Roter Punkt für die Baufreigabe beim Hausbau

Es gibt auch noch einen halbroten Punkt auf Baustellen, der nur eine Teilbaufreigabe für eine bestimmte Maßnahme bedeutet. Dies tritt dann auf, wenn zum Beispiel nach den ersten Baumaßnahmen eine erneute bautechnische Prüfung stattfinden muss. Gerade beim Abstecken des Baukörpers und seiner Höhenlage auf dem Grundstück kann dies der Fall sein.
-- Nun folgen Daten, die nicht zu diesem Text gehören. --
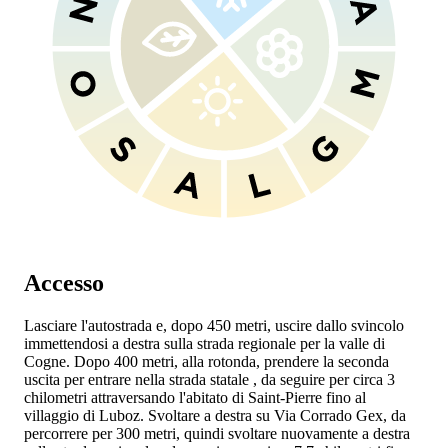
Accesso
Lasciare l'autostrada
e, dopo 450 metri, uscire dallo svincolo
immettendosi a destra sulla strada regionale
per la valle di
Cogne. Dopo 400 metri, alla rotonda, prendere la seconda
uscita per entrare nella strada statale
, da seguire per circa 3
chilometri attraversando l'abitato di Saint-Pierre fino al
villaggio di Luboz. Svoltare a destra su Via Corrado Gex, da
percorrere per 300 metri, quindi svoltare nuovamente a destra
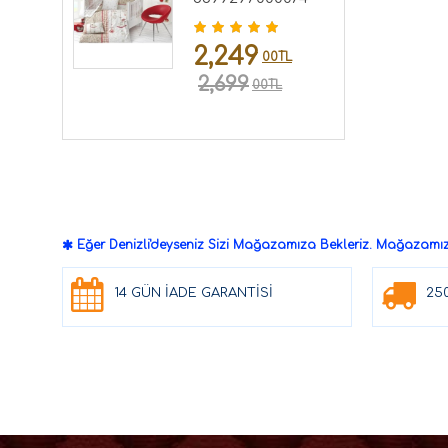
2,249
00TL
2,699
00TL
Eğer Denizli'deyseniz Sizi Mağazamıza Bekleriz. Mağazamızd
14 GÜN İADE GARANTİSİ
25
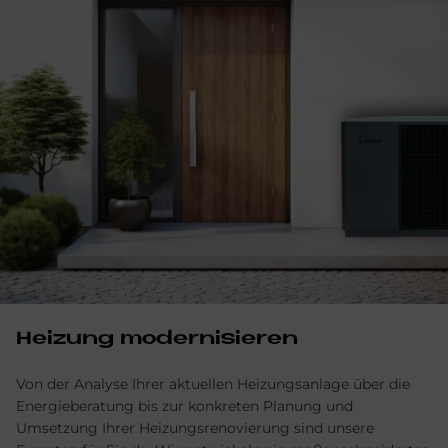
Hei­zung mo­der­ni­sie­ren
Von der Analyse Ihrer aktuellen Heizungsanlage über die
Energieberatung bis zur konkreten Planung und
Umsetzung Ihrer Heizungsrenovierung sind unsere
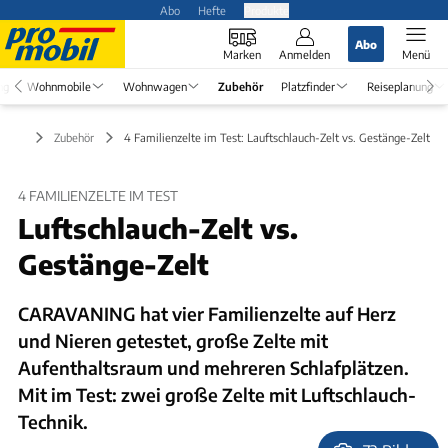
Abo
Hefte
Produkte
Abo
Marken
Anmelden
Menü
ng
Wohnmobile
Wohnwagen
Zubehör
Platzfinder
Reiseplanung
Zubehör
4 Familienzelte im Test: Lauftschlauch-Zelt vs. Gestänge-Zelt
4 FAMILIENZELTE IM TEST
Luftschlauch-Zelt vs.
Gestänge-Zelt
CARAVANING hat vier Familienzelte auf Herz
und Nieren getestet, große Zelte mit
Aufenthaltsraum und mehreren Schlafplätzen.
Mit im Test: zwei große Zelte mit Luftschlauch-
Technik.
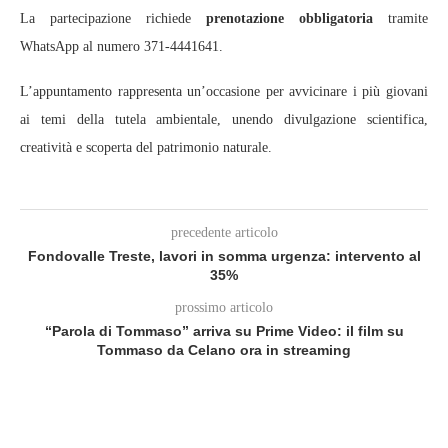
La partecipazione richiede
prenotazione obbligatoria
tramite
WhatsApp al numero 371‑4441641.
L’appuntamento rappresenta un’occasione per avvicinare i più giovani
ai temi della tutela ambientale, unendo divulgazione scientifica,
creatività e scoperta del patrimonio naturale.
precedente articolo
Fondovalle Treste, lavori in somma urgenza: intervento al
35%
prossimo articolo
“Parola di Tommaso” arriva su Prime Video: il film su
Tommaso da Celano ora in streaming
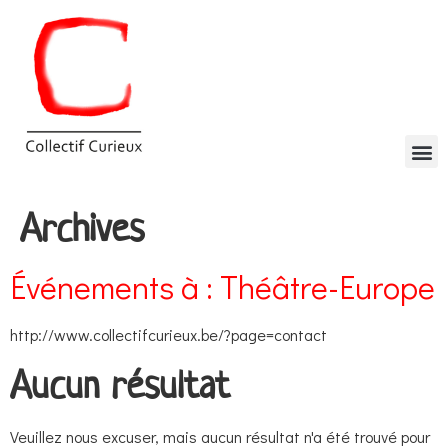
Archives
Événements à :
Théâtre-Europe
http://www.collectifcurieux.be/?page=contact
Aucun résultat
Veuillez nous excuser, mais aucun résultat n'a été trouvé pour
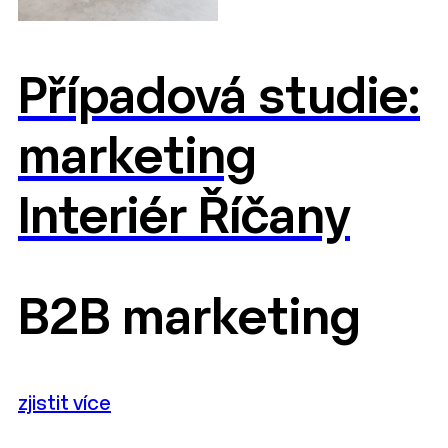
Případová studie:
marketing
Interiér Říčany
B2B marketing
zjistit více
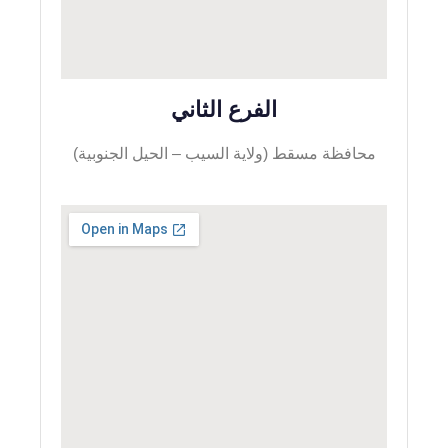
الفرع الثاني
محافظة مسقط (ولاية السيب – الحيل الجنوبية)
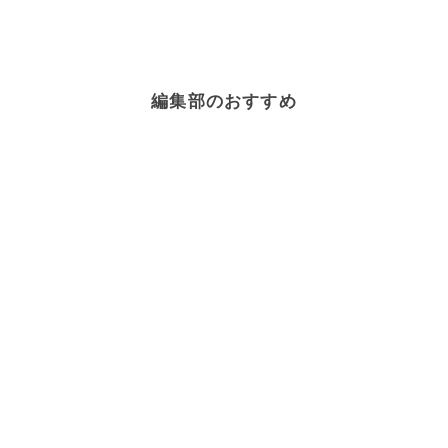
編集部のおすすめ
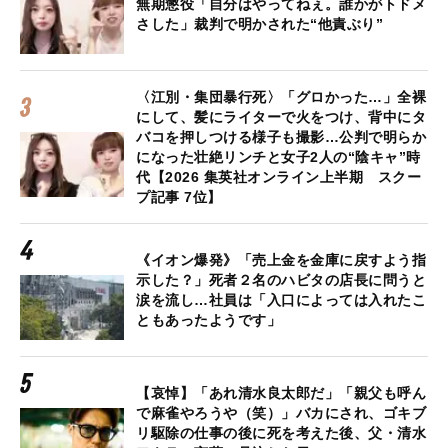
無期懲役「自分はやってねぇ。誰かがトドメ
さした」裁判で明かされた“他責ぶり”
〈江別・集団暴行死〉「グロかった…」全裸
にして、髪にライターで火をつけ、背中にタ
バコを押しつける様子も撮影…公判で明らか
になった壮絶リンチと女子2人の“陰キャ”時
代【2026 集英社オンライン上半期 スクー
プ記事 7位】
《イオン爆発》「売上金を金庫に戻すよう指
示した？」死者２名のハビタの店長に問うと
涙を流し…社員は「入口によっては入れたこ
ともあったようです」
【哀悼】「あれ清水良太郎だ」「親父も呼ん
で麻雀やろうや（笑）」バカにされ、ゴキブ
リ駆除の仕事の後に死を考えた後、父・清水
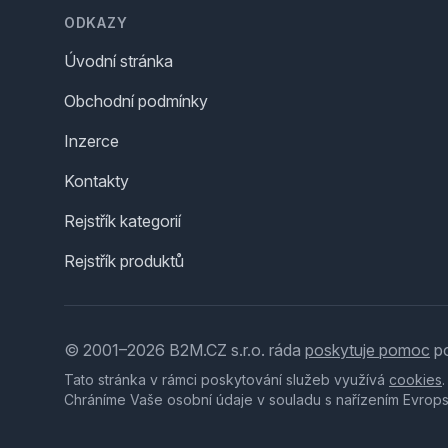
ODKAZY
Úvodní stránka
Obchodní podmínky
Inzerce
Kontakty
Rejstřík kategorií
Rejstřík produktů
© 2001–2026 B2M.CZ s.r.o. ráda
poskytuje pomoc
po
Tato stránka v rámci poskytování služeb využívá
cookies
Chráníme Vaše osobní údaje v souladu s nařízením Evrop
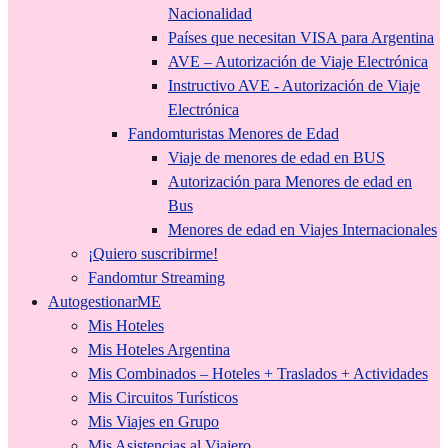
Nacionalidad
Países que necesitan VISA para Argentina
AVE – Autorización de Viaje Electrónica
Instructivo AVE - Autorización de Viaje
Electrónica
Fandomturistas Menores de Edad
Viaje de menores de edad en BUS
Autorización para Menores de edad en
Bus
Menores de edad en Viajes Internacionales
¡Quiero suscribirme!
Fandomtur Streaming
AutogestionarME
Mis Hoteles
Mis Hoteles Argentina
Mis Combinados – Hoteles + Traslados + Actividades
Mis Circuitos Turísticos
Mis Viajes en Grupo
Mis Asistencias al Viajero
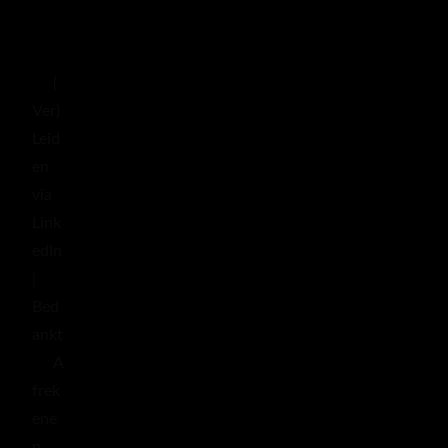
(
Ver)
Leid
en
via
Link
edIn
|
Bed
ankt
A
frek
ene
n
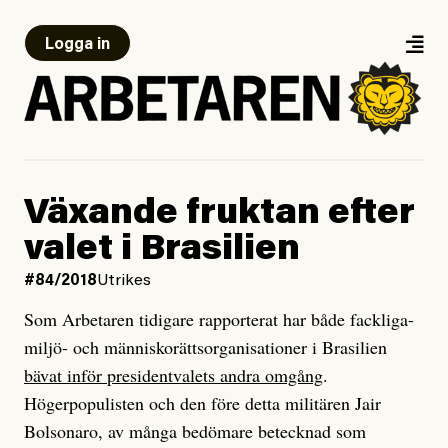
Logga in
Växande fruktan efter
valet i Brasilien
#84/2018
Utrikes
Som Arbetaren tidigare rapporterat har både fackliga-
miljö- och människorättsorganisationer i Brasilien
bävat inför presidentvalets andra omgång
.
Högerpopulisten och den före detta militären Jair
Bolsonaro, av många bedömare betecknad som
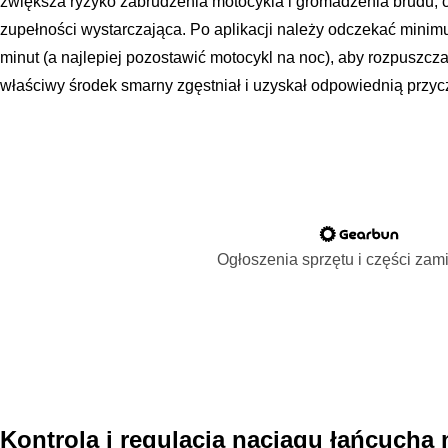
zwiększa ryzyko zabrudzenia motocykla i gromadzenia brudu; 
zupełności wystarczająca. Po aplikacji należy odczekać minimu
minut (a najlepiej pozostawić motocykl na noc), aby rozpuszcz
właściwy środek smarny zgęstniał i uzyskał odpowiednią przy
Ogłoszenia sprzętu i części za
Kontrola i regulacja naciągu łańcuch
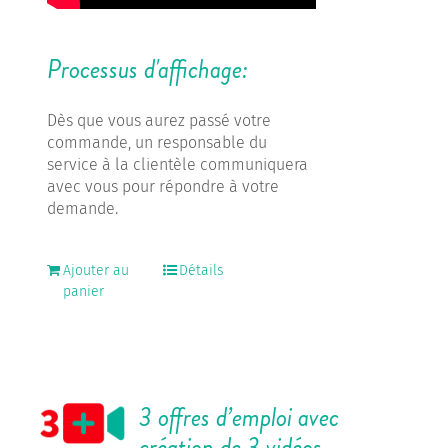
Processus d'affichage:
Dès que vous aurez passé votre
commande, un responsable du
service à la clientèle communiquera
avec vous pour répondre à votre
demande.
Ajouter au
Détails
panier
3 offres d’emploi avec
création de 3 vidéos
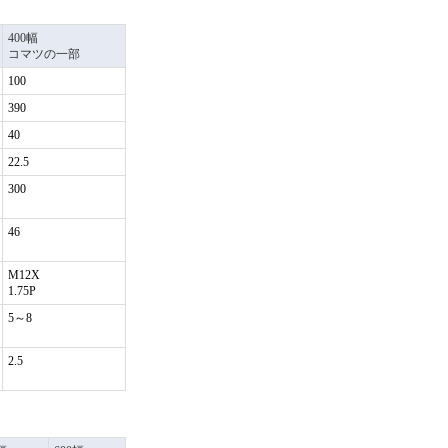
400幅
コマツの一部
100
390
40
22.5
300
46
M12X
1.75P
5～8
2.5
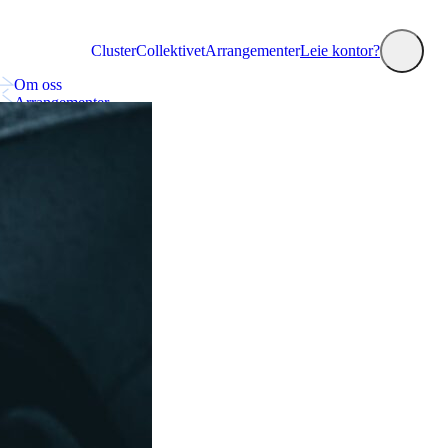
Cluster
Collektivet
Arrangementer
Leie kontor?
Om oss
Arrangementer
Collektivet
Nyheter
Annonsering og markedsplass
Kontakt oss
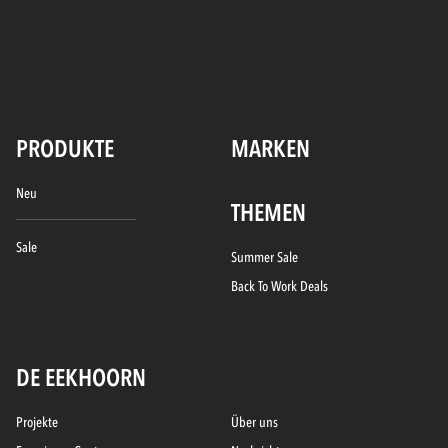
PRODUKTE
MARKEN
Neu
THEMEN
Sale
Summer Sale
Back To Work Deals
DE EEKHOORN
Projekte
Über uns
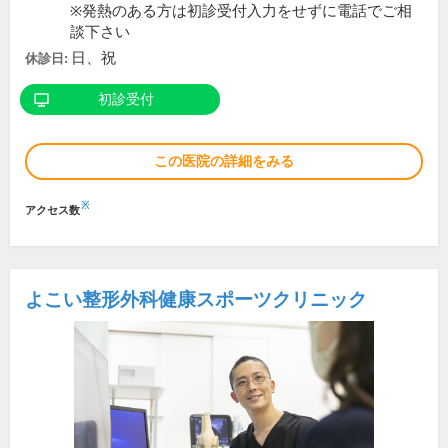
※発熱のある方は初診受付入力をせずに電話でご相
談下さい
日、祝
休診日:
初診受付
この医院の詳細をみる
※
アクセス数
よこい整形外科健康スポーツクリニック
Die Nebenbestimmungen der Baugenehmigung

Hausplanung vor dem Hausbau

Zur Baugenehmigung gehören auch noch einige Nebenbestimmungen, die vorlegt werden müssen, damit der Bau auch wirklich starten kann. Hierzu gehören:

  • Bauleiterbestätigung/-erklärung
  • Einmessbestätigung eines vermessungstechnischen Sachverständigen
  • Freiflächengestaltungsplan
  • geprüfte Statik
  • geprüftes Entwässerungsgesuch
  • Standsicherheitserklärung
  • Wärmeschutznachweis

Die nächsten Schritte

Bauabnahme beim Hausbau

Bevor der eigentliche Bau starten darf – was selbstverständlich einen bereits zugesicherten Termin mit den Bauhandwerkern voraussetzt – muss eine Woche vor Beginn eine sogenannte Baubeginnanzeige schriftlich bei der zuständigen Baubehörde eingereicht werden. Erst dann kann das eigentliche Bauprojekt starten. Wer sich für einen Holz-Fertigbau entscheidet, ist nach Rücksprache mit dem Haushersteller oftmals von einigen Aufgaben befreit, da sich die Hersteller sowie deren Bauleiter um diese Behördengänge kümmern und Ihnen viel Zeit und Nerven ersparen. Damit können Sie sich anderen Dingen widmen, wie zum Beispiel ihr Traumhaus weiter zu planen.

Was beinhaltet der Bauantrag?

Leistungsbeschreibungs-Dokumente beim Hausbau

Der Bauantrag ist Voraussetzung für den Neubau oder Umbau eines Gebäudes und muss der zuständigen Behörde in schriftlicher Form übergeben werden. Dabei werden unter anderem die Einhaltung des Bebauungsplans sowie des Bauordnungsrechts (z.B. Landesbauordnung) sichergestellt. Meist wird der Bauantrag vom Fachberater des Fertighausherstellers, vom Architekten, Bauträger oder Bauingenieur als ausgefülltes Formblatt eingereicht. Werden dabei keine Mängel festgestellt, wird die Baugenehmigung erteilt. Dies kann je nach Bauprojekt gleich mit rotem Punkt sein. Andernfalls fordert die Baubehörde von Ihnen noch den einen oder anderen Nachweis. Kleine Bauten, die unter 30 Quadratmeter groß und nicht permanent für den Aufenthalt von Menschen gedacht sind, wie zum Beispiel ein Carport oder Gartenhaus, benötigen in der Regel keine Baugenehmigung. Wenn Sie unsicher sind, sollten Sie immer vor Baubeginn mit der örtlichen Gemeinde Kontakt aufnehmen, um offene Fragen zu klären.